I've used a gas/propane generator for years.  We also have a manual transfer switch to plug the generator into our house.  

The best thing I can say about it is that there's not much to say about it.  When we have a power outage I can plug it in, flip the transfer switch, start it up and continue living my life. No fussing around.  

The biggest downside is that capacity is limited so you can't run everything that you'd normally run.  I live in the Midwest so if we have a power outage when it's cold enough I have to shut off our water main (can turn it back on for short amounts of time to flush toilets and get drinking water otherwise it can freeze and burst pipes) and confine ourselves to a small section of the house I can heat with space heaters. A generator that would power our central electric heat is prohibitively expensive.  We're considering re-locating to another Midwest location and a key priority for the new place is a gas/propane furnace which will continue to run during a power outage if you have a generator capable of running the blower on the unit. (The blower takes very little power to run)

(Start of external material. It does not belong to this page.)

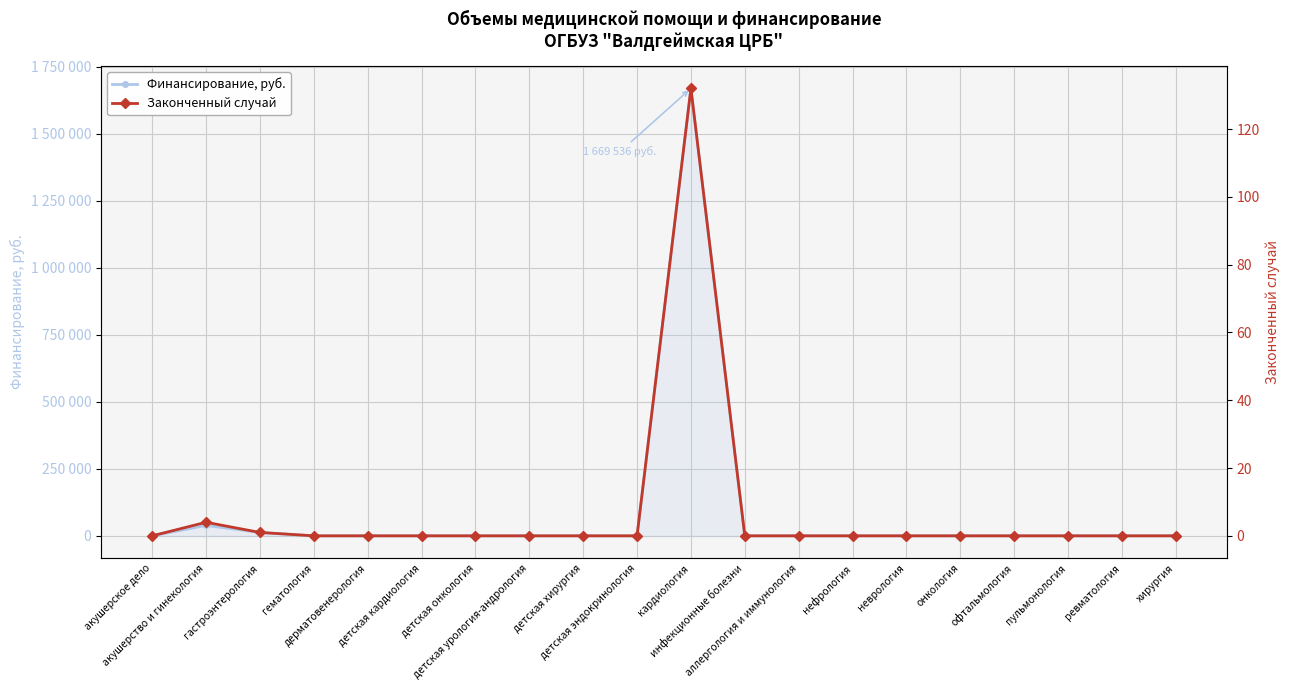

True or false: Законченный случай and Финансирование, руб. cross at least once.

False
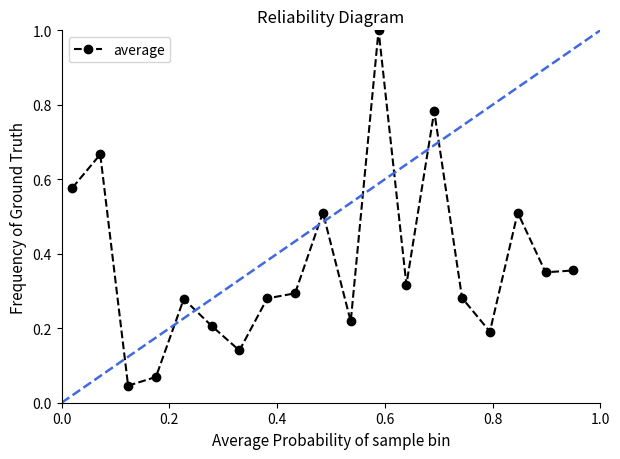

True or false: there are more than 2 points higher than both neighbors.

True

Apparently, it's important to get an inverter-type of generator if you're wanting to run computers and stuff off of it so that's what I've always used.

If you have natural gas to your house that might also be an option -- nothing to store and it's always on as it were. This would be nice for any extended use of the generator where the gas or propane tank might run out and need to be refilled requiring the generator motor to be shut off. 

Also, if you want to use your car as the fuel container, check to see if the fuel rail on the manifold has a fuel outlet port -- many do for things like attaching a pressure gauge or just releasing the pressure in the line and draining. You can also splice something into the lines if not. Then you can just use the fuel pump in the tank to fill the generator (or fill the fuel jug that will fill the generator).

Any options for folks who live in an apartment or condo? 

Battery backups work well for electronics and small appliances for up to  30-60 min outages, but are likely prohibitively bulky and expensive to run everything.  Presumably on a condo it's possible to convince other owners to pitch in in on a generator for the community, probably through the HOA.

Another option, which may only work if you own a hybrid vehicle, is to use the vehicle's engine as a generator. Connect the vehicle's battery to an inverter, and plug your house stuff into that. Only requires an inverter of however many watts you expect to use, and an extension cord.